|Résumé||(disponible en anglais seulement)|
Seismic trace interpolation is often necessary to generate better images during the stacking, migration, or other phases of seismic data processing to address
problems such as irregularly distributed or noisy traces. Commonly used point-wise interpolation methods, such as the geostatistical or Krige and MINimum Curvature (MINC) methods, do not work well for trace interpolation because they are not suitable
for the high spatial and temporal heterogeneity of seismic recording. Noise and the limited bandwidth in seismic data impede the identification and tracing of reflectance events across traces, which greatly limits the performance of those methods
that rely on this as the first step. A key improvement in seismic trace interpolation appeared with the development of the F-x, F-K, and a series of other related methods. The F-x method is based on a self-regression model in the frequency domain
that predicts higher frequency components using low frequency information and can give the optimized results for linear reflectance events. Further more, the F-x and related methods require regularly sampled traces and linear reflectance events.

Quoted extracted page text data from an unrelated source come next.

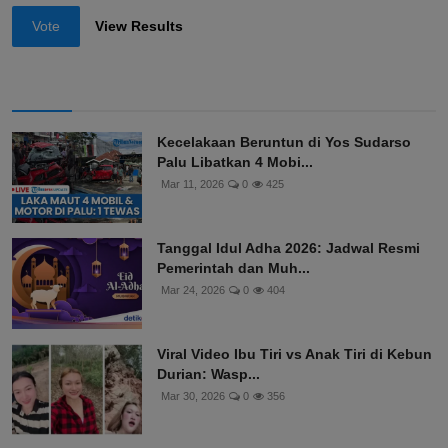
Vote
View Results
Kecelakaan Beruntun di Yos Sudarso
Palu Libatkan 4 Mobi...
Mar 11, 2026
0
425
Tanggal Idul Adha 2026: Jadwal Resmi
Pemerintah dan Muh...
Mar 24, 2026
0
404
Viral Video Ibu Tiri vs Anak Tiri di Kebun
Durian: Wasp...
Mar 30, 2026
0
356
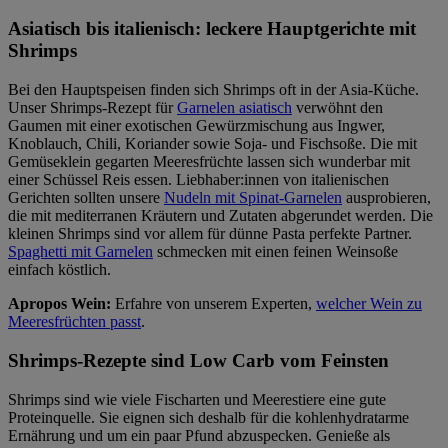
Asiatisch bis italienisch: leckere Hauptgerichte mit
Shrimps
Bei den Hauptspeisen finden sich Shrimps oft in der Asia-Küche.
Unser Shrimps-Rezept für
Garnelen asiatisch
verwöhnt den
Gaumen mit einer exotischen Gewürzmischung aus Ingwer,
Knoblauch, Chili, Koriander sowie Soja- und Fischsoße. Die mit
Gemüseklein gegarten Meeresfrüchte lassen sich wunderbar mit
einer Schüssel Reis essen. Liebhaber:innen von italienischen
Gerichten sollten unsere
Nudeln mit Spinat-Garnelen
ausprobieren,
die mit mediterranen Kräutern und Zutaten abgerundet werden. Die
kleinen Shrimps sind vor allem für dünne Pasta perfekte Partner.
Spaghetti mit Garnelen
schmecken mit einen feinen Weinsoße
einfach köstlich.
Apropos Wein:
Erfahre von unserem Experten,
welcher Wein zu
Meeresfrüchten passt
.
Shrimps-Rezepte sind Low Carb vom Feinsten
Shrimps sind wie viele Fischarten und Meerestiere eine gute
Proteinquelle. Sie eignen sich deshalb für die kohlenhydratarme
Ernährung und um ein paar Pfund abzuspecken. Genieße als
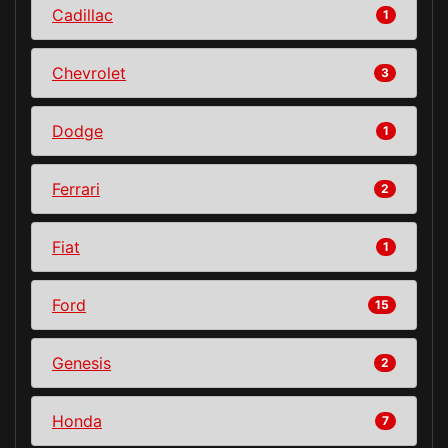
Cadillac
1
Chevrolet
3
Dodge
1
Ferrari
2
Fiat
1
Ford
15
Genesis
2
Honda
7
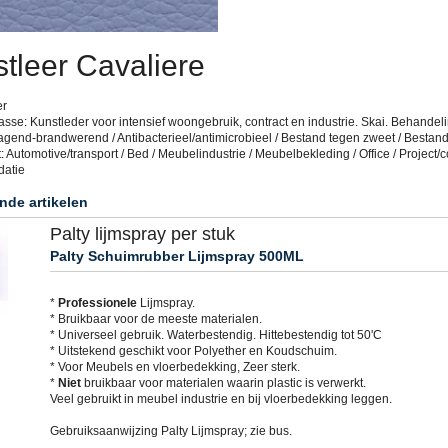
tleer Cavaliere
er
sse: Kunstleder voor intensief woongebruik, contract en industrie. Skai. Behandeli
agend-brandwerend / Antibacterieel/antimicrobieel / Bestand tegen zweet / Bestan
: Automotive/transport / Bed / Meubelindustrie / Meubelbekleding / Office / Project/co
datie
nde artikelen
Palty lijmspray per stuk
Palty Schuimrubber Lijmspray 500ML
*
Professionele
Lijmspray.
* Bruikbaar voor de meeste materialen.
* Universeel gebruik. Waterbestendig. Hittebestendig tot 50'C
* Uitstekend geschikt voor Polyether en Koudschuim.
* Voor Meubels en vloerbedekking, Zeer sterk.
*
Niet
bruikbaar voor materialen waarin plastic is verwerkt.
Veel gebruikt in meubel industrie en bij vloerbedekking leggen.
Gebruiksaanwijzing Palty Lijmspray; zie bus.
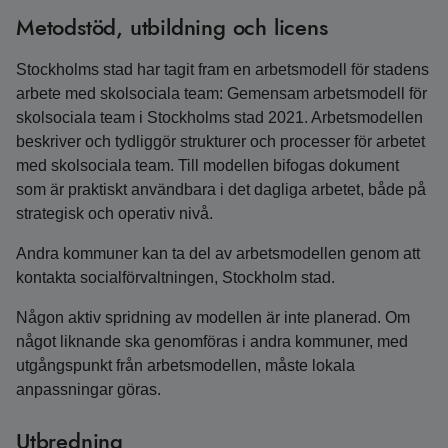
Metodstöd, utbildning och licens
Stockholms stad har tagit fram en arbetsmodell för stadens
arbete med skolsociala team: Gemensam arbetsmodell för
skolsociala team i Stockholms stad 2021. Arbetsmodellen
beskriver och tydliggör strukturer och processer för arbetet
med skolsociala team. Till modellen bifogas dokument
som är praktiskt användbara i det dagliga arbetet, både på
strategisk och operativ nivå.
Andra kommuner kan ta del av arbetsmodellen genom att
kontakta socialförvaltningen, Stockholm stad.
Någon aktiv spridning av modellen är inte planerad. Om
något liknande ska genomföras i andra kommuner, med
utgångspunkt från arbetsmodellen, måste lokala
anpassningar göras.
Utbredning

Simultaneously, the F-K method estimates the non-existent high frequency components of the interpolated traces by iteration, using the known traces as constraints. The F-K method also requires that recorded seismic traces have the same equal interval
and it is not able to assure convergence of the high frequency component estimation during the iteration procedure.
In this approach, a new seismic trace interpolation method, E-x, is introduced which interpolates seismic traces in the Eigen and
spatial (x) domains. It is based on the fact that the acquired seismic traces span an eigen-space. It can also be understood as the inversion problem of spatial principal component analysis using the covariance, not correlation, matrix of observed
seismic traces. If the eigen-traces concept is defined as the eigen-vectors of the recorded seismic traces, then all eigen-traces can compose an orthogonal base for the spanned eigen-space. Thus one known trace will correlate to one point in the
eigen-space and a series of recorded traces sorted spatially (such as along a profile) will correlate with a trajectory of points in the eigen-space. Then, a trace interpolation becomes as easy as searching for a certain point along that trajectory
and inversely transforming that point to get an estimated seismic trace. The singular spectrum analysis (SSA) technique can describe the energy distribution of these eigen-traces. The E-x method can also be used for noise reduction by selecting a
subspace of the eigen-spaces in the inverse transformation. The E-x method is specifically designed for seismic trace interpolation and does not assume linear seismic reflectance events, knowledge of their true dips, or equally sampled traces.
Synthetic and observed marine seismic profile data from the east coast of Canada are processed using the developed E-x method to demonstrate and verify the accuracy and performance of this method for trace interpolation and noise reduction. Future
developments allow for the possibility of extending and integrating the E-x method with other methods.